[Data excerpts]
--

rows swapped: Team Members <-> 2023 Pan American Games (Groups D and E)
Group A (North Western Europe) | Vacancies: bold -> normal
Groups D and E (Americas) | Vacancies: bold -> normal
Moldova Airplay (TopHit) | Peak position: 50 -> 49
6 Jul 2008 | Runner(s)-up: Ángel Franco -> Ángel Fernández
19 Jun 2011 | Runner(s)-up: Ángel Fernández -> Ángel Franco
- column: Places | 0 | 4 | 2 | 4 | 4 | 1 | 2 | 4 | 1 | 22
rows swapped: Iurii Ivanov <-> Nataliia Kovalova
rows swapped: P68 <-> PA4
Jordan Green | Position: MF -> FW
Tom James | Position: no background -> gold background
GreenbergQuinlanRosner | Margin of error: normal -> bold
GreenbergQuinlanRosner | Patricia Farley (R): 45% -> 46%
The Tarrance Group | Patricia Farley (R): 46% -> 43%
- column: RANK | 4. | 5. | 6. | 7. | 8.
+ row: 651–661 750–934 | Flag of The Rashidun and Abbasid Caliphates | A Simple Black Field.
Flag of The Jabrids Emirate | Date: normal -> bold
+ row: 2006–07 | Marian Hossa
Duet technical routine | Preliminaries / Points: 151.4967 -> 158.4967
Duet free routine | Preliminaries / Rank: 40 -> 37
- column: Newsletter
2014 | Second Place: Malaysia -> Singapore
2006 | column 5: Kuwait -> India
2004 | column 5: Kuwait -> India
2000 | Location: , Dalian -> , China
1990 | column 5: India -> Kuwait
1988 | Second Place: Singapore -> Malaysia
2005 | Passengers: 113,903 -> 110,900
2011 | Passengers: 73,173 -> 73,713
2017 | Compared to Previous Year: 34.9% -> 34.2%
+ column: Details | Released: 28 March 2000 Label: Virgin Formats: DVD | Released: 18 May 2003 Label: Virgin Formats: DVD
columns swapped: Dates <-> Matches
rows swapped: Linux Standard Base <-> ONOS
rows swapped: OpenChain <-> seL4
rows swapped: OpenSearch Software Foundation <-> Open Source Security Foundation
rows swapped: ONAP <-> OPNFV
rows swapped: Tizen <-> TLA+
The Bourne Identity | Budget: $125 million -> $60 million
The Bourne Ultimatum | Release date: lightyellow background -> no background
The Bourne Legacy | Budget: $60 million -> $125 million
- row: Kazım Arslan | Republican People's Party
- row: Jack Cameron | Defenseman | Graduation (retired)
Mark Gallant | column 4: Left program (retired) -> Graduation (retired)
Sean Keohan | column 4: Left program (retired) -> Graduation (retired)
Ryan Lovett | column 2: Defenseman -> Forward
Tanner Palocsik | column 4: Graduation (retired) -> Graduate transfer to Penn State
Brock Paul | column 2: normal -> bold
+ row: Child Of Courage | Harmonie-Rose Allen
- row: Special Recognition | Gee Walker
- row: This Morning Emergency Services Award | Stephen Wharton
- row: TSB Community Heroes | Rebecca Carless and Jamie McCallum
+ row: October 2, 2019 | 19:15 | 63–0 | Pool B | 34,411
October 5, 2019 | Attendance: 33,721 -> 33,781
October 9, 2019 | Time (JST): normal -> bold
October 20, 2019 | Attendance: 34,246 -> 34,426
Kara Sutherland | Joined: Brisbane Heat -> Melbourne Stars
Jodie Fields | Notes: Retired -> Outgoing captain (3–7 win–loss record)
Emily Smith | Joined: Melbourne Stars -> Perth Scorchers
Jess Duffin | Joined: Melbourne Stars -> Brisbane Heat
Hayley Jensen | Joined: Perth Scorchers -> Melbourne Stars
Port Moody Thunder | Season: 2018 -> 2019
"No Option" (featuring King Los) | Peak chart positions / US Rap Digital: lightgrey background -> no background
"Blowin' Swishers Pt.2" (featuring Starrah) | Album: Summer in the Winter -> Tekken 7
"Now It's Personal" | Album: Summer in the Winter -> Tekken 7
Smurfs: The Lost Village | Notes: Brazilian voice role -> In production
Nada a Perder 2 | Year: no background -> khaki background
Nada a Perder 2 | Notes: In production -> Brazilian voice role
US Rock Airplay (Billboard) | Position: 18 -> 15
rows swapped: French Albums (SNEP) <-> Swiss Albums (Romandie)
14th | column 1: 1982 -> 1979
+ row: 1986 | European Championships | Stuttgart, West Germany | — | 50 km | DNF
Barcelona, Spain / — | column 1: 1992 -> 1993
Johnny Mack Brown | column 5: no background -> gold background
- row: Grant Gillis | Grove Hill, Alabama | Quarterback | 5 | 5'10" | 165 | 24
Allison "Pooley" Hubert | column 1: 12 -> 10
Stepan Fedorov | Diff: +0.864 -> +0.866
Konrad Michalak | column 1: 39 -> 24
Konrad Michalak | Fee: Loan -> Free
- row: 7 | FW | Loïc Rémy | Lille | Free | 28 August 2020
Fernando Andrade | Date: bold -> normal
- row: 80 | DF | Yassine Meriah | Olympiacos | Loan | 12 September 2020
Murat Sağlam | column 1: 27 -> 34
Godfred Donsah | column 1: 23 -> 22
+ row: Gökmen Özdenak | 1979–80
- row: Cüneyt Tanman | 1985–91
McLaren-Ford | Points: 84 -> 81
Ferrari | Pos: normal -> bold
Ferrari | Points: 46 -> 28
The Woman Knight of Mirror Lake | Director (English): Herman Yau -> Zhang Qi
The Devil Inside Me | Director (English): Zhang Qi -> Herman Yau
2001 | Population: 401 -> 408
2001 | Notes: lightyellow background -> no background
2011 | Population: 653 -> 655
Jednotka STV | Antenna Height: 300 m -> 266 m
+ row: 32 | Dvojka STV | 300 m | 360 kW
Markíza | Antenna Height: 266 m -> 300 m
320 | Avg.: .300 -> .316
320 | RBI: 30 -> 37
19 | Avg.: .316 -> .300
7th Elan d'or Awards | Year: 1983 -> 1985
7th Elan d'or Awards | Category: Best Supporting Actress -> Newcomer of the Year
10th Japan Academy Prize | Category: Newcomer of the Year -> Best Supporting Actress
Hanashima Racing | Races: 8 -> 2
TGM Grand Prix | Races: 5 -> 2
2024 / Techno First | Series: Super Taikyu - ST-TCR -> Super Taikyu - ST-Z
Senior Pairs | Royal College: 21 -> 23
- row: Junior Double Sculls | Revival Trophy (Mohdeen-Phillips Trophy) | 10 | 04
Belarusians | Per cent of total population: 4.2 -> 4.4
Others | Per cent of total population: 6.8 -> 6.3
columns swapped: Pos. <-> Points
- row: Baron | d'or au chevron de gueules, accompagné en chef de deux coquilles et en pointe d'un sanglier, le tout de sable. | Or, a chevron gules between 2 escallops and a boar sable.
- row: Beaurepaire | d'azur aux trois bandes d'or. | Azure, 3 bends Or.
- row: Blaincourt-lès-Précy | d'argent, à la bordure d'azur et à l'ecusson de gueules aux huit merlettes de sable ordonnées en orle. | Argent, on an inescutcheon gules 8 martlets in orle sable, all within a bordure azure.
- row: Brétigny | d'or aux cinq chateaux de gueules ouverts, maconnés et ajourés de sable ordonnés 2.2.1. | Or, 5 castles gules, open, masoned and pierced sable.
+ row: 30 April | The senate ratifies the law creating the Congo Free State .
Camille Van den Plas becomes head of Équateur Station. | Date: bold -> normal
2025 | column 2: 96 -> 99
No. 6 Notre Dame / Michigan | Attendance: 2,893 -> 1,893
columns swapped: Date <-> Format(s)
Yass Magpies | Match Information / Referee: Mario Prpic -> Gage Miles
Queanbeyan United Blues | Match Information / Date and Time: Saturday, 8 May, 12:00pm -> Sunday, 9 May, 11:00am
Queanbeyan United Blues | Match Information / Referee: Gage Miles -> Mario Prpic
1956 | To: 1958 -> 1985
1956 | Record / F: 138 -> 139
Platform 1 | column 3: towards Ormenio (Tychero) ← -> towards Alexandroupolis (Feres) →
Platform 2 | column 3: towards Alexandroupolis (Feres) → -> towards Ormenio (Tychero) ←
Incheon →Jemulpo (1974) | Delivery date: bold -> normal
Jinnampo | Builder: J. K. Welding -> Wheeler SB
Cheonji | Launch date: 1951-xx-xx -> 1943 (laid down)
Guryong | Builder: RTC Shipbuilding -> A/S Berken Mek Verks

--

*What to do*
Filter the listing above down to the lines that contain the string "Summer", matching case exactly, and copy each of those lines in full.

*Answer to the exercise*
"Blowin' Swishers Pt.2" (featuring Starrah) | Album: Summer in the Winter -> Tekken 7
"Now It's Personal" | Album: Summer in the Winter -> Tekken 7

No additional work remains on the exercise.